As per the Bangkok Treaty of 1995, Southeast Asia is a nuclear-weapon-free zone (NWFZ). Moreover, almost all of the ASEAN member-states have deep economic linkages with China, even though they rely on the U.S. for “security and stability” in Asia. Even though some of them have disputes with Beijing in the South China Sea, like the Philippines and Vietnam, they prefer to avoid unnecessary “provocations” and try to balance their ties with the U.S. and China, amid intensifying regional rivalry between the two big powers. Australian defence and foreign ministries are expected to embark on a diplomatic charm offensive to assuage all concerns of Southeast Asian countries lying in China’s periphery.

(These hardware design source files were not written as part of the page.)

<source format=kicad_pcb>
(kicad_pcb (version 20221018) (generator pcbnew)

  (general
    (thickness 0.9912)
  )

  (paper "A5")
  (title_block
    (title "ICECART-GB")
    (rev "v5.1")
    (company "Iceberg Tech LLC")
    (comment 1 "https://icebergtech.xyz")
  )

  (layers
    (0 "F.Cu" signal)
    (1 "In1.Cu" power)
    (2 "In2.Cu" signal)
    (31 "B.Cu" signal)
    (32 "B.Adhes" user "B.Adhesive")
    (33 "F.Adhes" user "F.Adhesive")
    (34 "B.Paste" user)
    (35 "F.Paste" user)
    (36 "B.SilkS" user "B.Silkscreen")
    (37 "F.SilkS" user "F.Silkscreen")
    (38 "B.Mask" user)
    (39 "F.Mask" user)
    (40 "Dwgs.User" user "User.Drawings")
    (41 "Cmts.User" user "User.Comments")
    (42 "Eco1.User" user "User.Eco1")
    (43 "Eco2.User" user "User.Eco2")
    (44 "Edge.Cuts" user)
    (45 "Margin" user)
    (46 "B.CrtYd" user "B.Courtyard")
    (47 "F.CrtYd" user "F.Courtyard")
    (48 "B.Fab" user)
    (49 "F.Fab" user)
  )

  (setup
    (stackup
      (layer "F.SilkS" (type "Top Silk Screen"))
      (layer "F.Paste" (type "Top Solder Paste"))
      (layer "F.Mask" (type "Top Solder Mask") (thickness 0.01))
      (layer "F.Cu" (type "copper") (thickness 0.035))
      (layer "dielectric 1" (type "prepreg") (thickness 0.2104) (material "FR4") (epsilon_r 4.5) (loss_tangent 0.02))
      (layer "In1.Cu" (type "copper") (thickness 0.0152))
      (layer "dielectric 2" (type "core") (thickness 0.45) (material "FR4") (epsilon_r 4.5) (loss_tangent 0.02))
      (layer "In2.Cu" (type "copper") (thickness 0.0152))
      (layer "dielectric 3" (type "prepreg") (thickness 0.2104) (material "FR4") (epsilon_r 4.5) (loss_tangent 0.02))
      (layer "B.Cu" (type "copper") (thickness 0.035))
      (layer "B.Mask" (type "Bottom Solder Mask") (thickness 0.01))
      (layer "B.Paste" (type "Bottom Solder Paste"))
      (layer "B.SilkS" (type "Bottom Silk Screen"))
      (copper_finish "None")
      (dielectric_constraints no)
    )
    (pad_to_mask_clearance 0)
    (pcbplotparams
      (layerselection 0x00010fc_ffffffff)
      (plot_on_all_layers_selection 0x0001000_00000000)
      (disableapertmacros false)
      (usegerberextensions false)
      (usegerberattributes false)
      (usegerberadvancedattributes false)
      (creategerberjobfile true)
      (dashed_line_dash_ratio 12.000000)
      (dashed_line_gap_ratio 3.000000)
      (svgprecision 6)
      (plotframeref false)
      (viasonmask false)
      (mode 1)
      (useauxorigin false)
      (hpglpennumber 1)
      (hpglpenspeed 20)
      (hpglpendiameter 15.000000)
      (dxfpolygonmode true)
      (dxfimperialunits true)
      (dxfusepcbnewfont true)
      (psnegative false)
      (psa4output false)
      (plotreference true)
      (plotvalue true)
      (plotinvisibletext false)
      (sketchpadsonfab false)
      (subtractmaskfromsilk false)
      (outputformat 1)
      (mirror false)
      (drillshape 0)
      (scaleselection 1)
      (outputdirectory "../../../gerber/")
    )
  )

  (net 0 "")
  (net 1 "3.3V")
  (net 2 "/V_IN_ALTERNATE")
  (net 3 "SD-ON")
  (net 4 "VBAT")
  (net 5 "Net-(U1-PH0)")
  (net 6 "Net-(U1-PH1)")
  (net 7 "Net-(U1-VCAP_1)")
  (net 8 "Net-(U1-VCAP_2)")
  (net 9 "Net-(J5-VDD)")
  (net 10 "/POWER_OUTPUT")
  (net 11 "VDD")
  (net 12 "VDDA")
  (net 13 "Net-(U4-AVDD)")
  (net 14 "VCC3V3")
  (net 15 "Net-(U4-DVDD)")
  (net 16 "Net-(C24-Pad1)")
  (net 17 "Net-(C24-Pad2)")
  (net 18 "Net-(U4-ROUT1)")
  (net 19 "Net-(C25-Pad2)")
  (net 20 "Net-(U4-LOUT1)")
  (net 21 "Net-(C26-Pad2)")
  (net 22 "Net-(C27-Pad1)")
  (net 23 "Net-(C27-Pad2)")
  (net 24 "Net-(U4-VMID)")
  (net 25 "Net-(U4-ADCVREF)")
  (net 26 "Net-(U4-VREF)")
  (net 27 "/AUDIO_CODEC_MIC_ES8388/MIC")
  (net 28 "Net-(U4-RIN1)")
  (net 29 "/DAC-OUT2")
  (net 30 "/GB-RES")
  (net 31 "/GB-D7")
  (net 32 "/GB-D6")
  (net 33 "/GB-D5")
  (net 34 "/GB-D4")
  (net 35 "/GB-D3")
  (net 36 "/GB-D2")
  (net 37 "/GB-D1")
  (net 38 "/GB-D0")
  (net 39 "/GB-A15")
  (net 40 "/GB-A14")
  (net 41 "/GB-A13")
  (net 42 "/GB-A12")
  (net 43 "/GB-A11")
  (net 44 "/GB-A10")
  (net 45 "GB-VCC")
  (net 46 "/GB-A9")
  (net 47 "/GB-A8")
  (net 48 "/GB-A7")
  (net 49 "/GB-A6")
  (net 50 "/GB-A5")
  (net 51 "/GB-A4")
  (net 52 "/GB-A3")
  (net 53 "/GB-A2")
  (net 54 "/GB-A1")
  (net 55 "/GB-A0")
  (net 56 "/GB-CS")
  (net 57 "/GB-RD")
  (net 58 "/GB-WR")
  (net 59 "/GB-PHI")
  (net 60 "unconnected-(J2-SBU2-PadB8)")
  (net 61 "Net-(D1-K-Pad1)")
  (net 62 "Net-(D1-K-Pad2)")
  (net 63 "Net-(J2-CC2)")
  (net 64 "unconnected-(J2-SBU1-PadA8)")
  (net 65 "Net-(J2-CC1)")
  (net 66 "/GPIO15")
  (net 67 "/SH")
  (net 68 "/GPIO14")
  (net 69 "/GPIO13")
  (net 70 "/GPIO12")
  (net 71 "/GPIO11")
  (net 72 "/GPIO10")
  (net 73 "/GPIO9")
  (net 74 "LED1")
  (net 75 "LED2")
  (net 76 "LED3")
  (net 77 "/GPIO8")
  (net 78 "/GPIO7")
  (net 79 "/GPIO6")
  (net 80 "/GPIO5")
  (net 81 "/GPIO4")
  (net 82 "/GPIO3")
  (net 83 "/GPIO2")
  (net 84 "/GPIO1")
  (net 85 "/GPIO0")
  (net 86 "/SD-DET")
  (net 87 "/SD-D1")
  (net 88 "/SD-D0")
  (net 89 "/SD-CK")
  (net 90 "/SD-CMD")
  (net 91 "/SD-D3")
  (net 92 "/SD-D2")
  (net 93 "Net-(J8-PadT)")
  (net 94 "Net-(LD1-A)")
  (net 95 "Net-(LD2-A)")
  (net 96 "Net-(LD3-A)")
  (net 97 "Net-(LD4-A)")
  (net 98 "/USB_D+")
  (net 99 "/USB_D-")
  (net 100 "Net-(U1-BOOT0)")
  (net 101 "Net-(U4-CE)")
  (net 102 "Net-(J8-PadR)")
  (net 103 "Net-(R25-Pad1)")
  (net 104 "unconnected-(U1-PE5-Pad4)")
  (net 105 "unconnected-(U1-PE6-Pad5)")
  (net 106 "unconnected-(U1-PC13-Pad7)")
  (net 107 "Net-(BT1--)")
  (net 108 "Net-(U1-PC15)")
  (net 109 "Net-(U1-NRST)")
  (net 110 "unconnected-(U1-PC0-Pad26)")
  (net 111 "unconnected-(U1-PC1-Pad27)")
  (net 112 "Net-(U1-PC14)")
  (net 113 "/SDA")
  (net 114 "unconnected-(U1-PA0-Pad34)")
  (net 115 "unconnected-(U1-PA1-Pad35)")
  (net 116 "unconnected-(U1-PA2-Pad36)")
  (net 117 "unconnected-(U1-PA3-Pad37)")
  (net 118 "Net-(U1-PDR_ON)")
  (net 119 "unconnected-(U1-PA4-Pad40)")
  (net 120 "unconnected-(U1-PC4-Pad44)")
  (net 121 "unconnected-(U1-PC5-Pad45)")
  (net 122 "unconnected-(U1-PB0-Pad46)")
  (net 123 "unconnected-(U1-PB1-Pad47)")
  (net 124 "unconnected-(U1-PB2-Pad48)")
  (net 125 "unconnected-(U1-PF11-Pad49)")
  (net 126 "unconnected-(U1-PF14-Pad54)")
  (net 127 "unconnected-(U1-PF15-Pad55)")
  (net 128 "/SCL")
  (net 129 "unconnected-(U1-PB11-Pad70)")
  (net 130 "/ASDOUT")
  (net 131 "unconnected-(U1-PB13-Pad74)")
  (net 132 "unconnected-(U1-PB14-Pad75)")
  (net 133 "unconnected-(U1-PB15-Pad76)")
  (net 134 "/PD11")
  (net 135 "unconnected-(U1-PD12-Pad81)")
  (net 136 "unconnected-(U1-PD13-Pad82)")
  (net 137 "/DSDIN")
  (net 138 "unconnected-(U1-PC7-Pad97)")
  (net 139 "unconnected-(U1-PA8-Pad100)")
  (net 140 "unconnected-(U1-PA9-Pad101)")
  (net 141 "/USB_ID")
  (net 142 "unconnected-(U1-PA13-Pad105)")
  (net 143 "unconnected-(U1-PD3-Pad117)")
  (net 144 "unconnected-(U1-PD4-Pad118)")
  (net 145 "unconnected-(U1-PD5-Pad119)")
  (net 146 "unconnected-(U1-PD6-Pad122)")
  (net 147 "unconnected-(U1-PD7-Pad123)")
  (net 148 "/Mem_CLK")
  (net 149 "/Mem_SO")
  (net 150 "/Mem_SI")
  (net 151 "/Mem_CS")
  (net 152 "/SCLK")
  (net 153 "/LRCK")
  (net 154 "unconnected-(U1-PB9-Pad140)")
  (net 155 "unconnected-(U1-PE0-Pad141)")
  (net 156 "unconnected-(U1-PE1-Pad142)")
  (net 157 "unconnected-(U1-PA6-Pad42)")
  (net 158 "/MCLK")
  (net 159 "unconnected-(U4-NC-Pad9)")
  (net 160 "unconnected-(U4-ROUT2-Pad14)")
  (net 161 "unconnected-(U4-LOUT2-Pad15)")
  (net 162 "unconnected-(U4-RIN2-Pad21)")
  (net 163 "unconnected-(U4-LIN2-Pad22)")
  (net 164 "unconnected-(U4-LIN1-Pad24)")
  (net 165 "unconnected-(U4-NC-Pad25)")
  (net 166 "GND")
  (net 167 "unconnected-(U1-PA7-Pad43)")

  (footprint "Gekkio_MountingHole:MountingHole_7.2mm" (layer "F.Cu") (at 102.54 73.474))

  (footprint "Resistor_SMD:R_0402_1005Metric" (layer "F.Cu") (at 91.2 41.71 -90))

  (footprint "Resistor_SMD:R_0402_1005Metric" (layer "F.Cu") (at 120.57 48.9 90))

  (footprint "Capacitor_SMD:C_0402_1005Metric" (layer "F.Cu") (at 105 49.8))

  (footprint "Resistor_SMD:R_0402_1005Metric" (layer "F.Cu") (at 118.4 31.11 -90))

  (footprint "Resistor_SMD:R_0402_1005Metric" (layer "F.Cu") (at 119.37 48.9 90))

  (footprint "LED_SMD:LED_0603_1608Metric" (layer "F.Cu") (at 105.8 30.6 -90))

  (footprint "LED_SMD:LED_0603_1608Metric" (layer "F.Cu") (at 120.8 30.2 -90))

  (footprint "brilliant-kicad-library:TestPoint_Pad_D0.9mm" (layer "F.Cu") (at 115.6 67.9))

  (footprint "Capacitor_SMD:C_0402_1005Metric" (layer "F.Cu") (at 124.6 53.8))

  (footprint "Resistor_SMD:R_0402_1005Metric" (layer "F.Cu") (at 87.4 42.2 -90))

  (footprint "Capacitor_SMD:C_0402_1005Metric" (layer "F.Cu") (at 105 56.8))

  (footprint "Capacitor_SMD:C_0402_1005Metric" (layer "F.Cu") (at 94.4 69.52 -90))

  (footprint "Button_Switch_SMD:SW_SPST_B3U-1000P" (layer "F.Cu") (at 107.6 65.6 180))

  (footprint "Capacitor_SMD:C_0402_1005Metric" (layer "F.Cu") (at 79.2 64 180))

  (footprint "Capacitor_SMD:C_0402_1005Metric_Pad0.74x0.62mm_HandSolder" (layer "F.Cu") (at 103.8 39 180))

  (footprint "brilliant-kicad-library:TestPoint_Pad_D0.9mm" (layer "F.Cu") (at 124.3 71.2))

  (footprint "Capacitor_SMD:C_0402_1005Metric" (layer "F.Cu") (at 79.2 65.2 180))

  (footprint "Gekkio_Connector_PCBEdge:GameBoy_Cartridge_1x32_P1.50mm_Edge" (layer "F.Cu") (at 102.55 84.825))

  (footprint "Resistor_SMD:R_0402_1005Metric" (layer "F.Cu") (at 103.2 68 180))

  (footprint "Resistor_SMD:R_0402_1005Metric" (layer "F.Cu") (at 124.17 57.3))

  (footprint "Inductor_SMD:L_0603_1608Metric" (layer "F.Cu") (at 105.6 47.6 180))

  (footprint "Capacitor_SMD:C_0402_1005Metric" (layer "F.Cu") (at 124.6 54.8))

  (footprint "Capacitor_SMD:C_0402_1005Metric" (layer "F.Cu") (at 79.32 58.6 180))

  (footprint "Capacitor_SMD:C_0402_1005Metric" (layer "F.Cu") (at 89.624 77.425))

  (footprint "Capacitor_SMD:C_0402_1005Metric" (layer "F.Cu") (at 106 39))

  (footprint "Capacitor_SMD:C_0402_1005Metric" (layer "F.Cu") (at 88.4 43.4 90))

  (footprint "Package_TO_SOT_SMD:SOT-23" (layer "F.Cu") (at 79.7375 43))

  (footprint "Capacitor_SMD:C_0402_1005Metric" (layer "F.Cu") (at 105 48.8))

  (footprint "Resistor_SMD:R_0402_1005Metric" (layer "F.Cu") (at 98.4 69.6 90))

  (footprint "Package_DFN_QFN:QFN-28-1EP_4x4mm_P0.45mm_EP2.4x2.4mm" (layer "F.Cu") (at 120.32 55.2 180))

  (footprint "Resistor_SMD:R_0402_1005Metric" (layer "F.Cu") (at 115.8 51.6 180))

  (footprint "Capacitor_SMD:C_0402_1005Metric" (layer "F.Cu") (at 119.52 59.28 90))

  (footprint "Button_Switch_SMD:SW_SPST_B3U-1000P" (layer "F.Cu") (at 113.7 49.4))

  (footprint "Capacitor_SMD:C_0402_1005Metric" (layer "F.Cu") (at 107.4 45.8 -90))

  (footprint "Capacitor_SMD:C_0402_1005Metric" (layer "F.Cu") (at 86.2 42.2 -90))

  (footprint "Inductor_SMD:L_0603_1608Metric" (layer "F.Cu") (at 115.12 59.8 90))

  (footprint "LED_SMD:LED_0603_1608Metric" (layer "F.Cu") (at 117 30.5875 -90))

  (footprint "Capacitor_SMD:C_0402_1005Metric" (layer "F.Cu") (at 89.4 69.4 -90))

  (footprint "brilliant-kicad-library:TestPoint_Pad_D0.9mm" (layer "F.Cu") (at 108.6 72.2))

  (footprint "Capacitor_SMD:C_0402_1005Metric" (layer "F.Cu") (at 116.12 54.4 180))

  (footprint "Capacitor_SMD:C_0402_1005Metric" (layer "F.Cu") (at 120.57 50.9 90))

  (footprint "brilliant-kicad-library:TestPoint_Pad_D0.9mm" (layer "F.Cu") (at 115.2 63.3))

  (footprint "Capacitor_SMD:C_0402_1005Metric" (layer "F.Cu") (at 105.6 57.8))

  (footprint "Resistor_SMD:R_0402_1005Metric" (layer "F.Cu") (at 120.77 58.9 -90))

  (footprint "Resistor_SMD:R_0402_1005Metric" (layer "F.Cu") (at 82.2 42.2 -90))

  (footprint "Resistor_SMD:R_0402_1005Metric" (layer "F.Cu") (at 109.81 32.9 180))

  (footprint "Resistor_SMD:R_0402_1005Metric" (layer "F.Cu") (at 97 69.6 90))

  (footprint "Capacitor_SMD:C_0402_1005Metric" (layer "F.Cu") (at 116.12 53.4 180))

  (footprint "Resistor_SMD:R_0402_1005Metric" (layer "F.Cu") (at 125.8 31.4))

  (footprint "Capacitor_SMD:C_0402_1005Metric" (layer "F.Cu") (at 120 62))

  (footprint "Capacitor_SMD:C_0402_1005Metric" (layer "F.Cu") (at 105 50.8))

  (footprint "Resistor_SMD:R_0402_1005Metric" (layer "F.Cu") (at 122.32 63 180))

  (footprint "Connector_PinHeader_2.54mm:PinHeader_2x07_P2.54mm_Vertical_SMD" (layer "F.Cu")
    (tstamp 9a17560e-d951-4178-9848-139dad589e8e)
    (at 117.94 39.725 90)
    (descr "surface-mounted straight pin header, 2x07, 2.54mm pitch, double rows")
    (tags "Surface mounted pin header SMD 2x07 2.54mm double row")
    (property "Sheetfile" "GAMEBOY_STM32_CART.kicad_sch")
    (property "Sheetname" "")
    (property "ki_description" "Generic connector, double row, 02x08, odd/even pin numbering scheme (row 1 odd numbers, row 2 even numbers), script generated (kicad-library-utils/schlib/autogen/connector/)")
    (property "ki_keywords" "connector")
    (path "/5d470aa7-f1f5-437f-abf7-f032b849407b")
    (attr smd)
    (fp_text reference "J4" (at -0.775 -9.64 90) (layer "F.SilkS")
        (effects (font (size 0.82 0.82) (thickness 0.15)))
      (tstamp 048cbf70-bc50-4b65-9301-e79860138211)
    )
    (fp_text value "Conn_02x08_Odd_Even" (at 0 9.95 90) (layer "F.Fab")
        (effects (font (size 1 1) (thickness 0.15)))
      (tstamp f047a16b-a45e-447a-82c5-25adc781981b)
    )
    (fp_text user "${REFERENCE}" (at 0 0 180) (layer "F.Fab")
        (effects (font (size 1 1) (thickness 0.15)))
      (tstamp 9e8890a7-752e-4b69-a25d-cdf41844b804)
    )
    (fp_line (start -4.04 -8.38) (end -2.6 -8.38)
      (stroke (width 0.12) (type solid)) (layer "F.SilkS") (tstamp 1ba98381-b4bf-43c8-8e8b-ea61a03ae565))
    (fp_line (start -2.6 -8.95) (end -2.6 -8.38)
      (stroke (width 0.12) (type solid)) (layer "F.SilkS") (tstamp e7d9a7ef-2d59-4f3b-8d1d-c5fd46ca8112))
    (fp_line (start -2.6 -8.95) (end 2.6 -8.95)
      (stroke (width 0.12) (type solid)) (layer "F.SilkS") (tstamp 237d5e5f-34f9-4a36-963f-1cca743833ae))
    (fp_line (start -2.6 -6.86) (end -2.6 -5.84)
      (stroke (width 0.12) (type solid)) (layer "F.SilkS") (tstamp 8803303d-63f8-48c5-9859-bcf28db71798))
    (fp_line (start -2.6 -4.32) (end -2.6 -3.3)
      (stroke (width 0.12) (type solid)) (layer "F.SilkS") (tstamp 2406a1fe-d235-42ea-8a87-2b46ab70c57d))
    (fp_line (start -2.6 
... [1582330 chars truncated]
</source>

Eyeing for balance of power
AUKUS was announced just one year after a Pentagon report claimed that China has built the world’s largest naval fleet in sheer numerical terms, even though the Chinese People’s Liberation Army Navy (PLAN) relies mostly on smaller classes of ships, while the U.S. naval strength is further multiplied by its allied navies. One of the most-overlooked events of March 2023 was the annual session of China’s ceremonial national legislature, the National People’s Congress (NPC), which handed over China’s Presidency to the hyper-nationalistic and revanchist leader Xi Jinping for an unprecedented third time in a row.

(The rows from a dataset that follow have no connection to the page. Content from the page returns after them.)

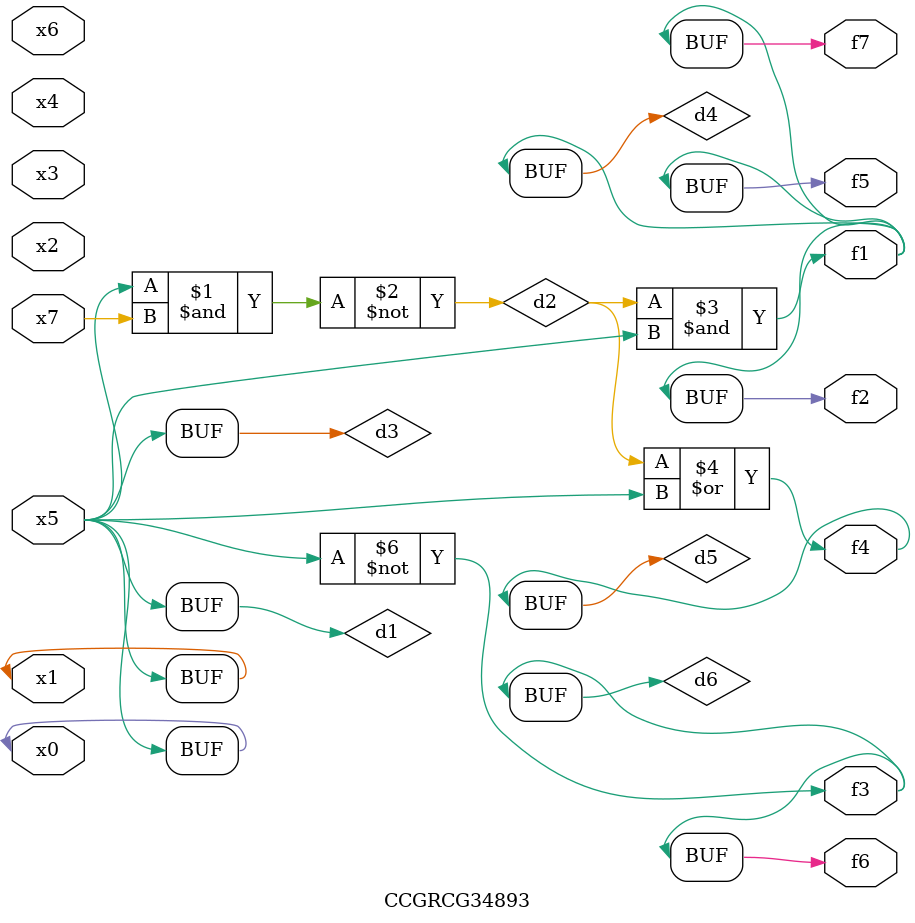
<source format=v>
module CCGRCG34893(
	input x0, x1, x2, x3, x4, x5, x6, x7,
	output f1, f2, f3, f4, f5, f6, f7
);

	wire d1, d2, d3, d4, d5, d6;

	buf (d1, x0, x5);
	nand (d2, x5, x7);
	buf (d3, x0, x1);
	and (d4, d2, d3);
	or (d5, d2, d3);
	nor (d6, d1, d3);
	assign f1 = d4;
	assign f2 = d4;
	assign f3 = d6;
	assign f4 = d5;
	assign f5 = d4;
	assign f6 = d6;
	assign f7 = d4;
endmodule

</source>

The newly-appointed Chinese foreign minister Qin Gang, formerly China’s Ambassador to the United States, held a press conference on the sidelines of the NPC, during which he made a significant remark that throws light on the deteriorating state of U.S.-China relations. He accused the U.S. of harbouring a “Cold War mentality” and said, “… the United States claims that it seeks to out-compete China but does not seek conflict. Yet in reality, it’s so-called competition means to contain and suppress China in all respects and get the two countries locked in a zero-sum game … If the United States does not hit the brake but continues to speed down the wrong path, no amount of guardrails can prevent derailing, and there will surely be conflict and confrontation … Containment and suppression will not make America great, and it will not stop the rejuvenation of China …”
Washington’s shooting of a suspected Chinese “spy balloon” that flew over American airspace earlier this year is the latest example of this downward spiral in U.S.-China ties. The Indo-Pacific, as a geostrategic concept and a broader maritime region, came into being as China began to flex its military muscles throughout its immediate and extended neighbourhood, where U.S. and its allies have a robust military presence.
Being part of the U.S.-led alliance system, including the “Five Eyes” intelligence-sharing network and the recent AUKUS pact, Canberra has become a lynchpin of Washington’s evolving Indo-Pacific strategy to counter growing Chinese assertiveness and stated offensive intentions vis-à-vis Taiwan, the South and East China Seas, and also the Line of Actual Control (LAC) with India. Australia is also due to the host the third in-person Quad leaders’ summit later this year.
As the “threat perception” of China in the West continues to rise day by day, the extent to which an AUKUS-centered deterrence is possible in Asia remains to be seen in the years to come.